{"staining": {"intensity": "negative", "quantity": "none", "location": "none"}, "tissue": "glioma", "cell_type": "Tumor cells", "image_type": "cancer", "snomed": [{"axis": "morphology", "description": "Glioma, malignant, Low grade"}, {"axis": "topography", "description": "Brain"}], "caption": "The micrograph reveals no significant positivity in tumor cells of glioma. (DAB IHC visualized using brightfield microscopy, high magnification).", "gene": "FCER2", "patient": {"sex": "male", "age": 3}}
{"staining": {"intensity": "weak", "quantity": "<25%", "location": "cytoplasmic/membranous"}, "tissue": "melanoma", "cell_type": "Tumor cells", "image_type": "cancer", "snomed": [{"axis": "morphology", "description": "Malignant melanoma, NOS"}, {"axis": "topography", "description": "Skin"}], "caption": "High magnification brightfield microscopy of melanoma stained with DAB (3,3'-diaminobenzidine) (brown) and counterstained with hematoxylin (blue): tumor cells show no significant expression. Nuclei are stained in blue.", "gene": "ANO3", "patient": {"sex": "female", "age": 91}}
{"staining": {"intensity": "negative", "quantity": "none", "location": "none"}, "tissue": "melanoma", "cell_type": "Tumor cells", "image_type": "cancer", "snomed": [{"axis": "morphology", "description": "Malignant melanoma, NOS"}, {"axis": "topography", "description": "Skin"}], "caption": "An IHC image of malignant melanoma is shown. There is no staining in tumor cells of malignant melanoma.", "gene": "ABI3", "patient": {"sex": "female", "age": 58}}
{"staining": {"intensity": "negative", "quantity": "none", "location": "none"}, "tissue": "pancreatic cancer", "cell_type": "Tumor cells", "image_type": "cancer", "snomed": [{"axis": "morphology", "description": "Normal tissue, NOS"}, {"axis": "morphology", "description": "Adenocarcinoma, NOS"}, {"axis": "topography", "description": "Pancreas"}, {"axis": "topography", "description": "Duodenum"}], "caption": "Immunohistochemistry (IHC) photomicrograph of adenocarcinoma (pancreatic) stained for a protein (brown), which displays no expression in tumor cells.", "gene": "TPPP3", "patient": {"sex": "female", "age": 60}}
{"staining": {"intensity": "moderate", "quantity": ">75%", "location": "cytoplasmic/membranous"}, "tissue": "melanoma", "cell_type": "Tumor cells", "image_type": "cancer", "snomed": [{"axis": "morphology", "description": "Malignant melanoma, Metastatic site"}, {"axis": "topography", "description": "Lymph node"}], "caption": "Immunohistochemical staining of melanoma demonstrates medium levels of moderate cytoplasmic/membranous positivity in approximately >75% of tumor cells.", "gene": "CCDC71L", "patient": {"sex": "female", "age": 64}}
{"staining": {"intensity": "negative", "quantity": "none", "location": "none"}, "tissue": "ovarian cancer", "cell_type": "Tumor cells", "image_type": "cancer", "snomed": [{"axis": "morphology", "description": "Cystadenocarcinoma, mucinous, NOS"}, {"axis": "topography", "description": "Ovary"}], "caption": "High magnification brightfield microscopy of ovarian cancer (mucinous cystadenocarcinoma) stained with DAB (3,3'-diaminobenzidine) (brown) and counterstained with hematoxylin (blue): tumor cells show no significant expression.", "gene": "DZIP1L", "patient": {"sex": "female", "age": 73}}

──────────

■ **TASK TO COMPLETE**
Could you filter the entries above for lines holding the string "membranous" and copy them?

■ **RESPONSE BELOW**
{"staining": {"intensity": "weak", "quantity": "<25%", "location": "cytoplasmic/membranous"}, "tissue": "melanoma", "cell_type": "Tumor cells", "image_type": "cancer", "snomed": [{"axis": "morphology", "description": "Malignant melanoma, NOS"}, {"axis": "topography", "description": "Skin"}], "caption": "High magnification brightfield microscopy of melanoma stained with DAB (3,3'-diaminobenzidine) (brown) and counterstained with hematoxylin (blue): tumor cells show no significant expression. Nuclei are stained in blue.", "gene": "ANO3", "patient": {"sex": "female", "age": 91}}
{"staining": {"intensity": "moderate", "quantity": ">75%", "location": "cytoplasmic/membranous"}, "tissue": "melanoma", "cell_type": "Tumor cells", "image_type": "cancer", "snomed": [{"axis": "morphology", "description": "Malignant melanoma, Metastatic site"}, {"axis": "topography", "description": "Lymph node"}], "caption": "Immunohistochemical staining of melanoma demonstrates medium levels of moderate cytoplasmic/membranous positivity in approximately >75% of tumor cells.", "gene": "CCDC71L", "patient": {"sex": "female", "age": 64}}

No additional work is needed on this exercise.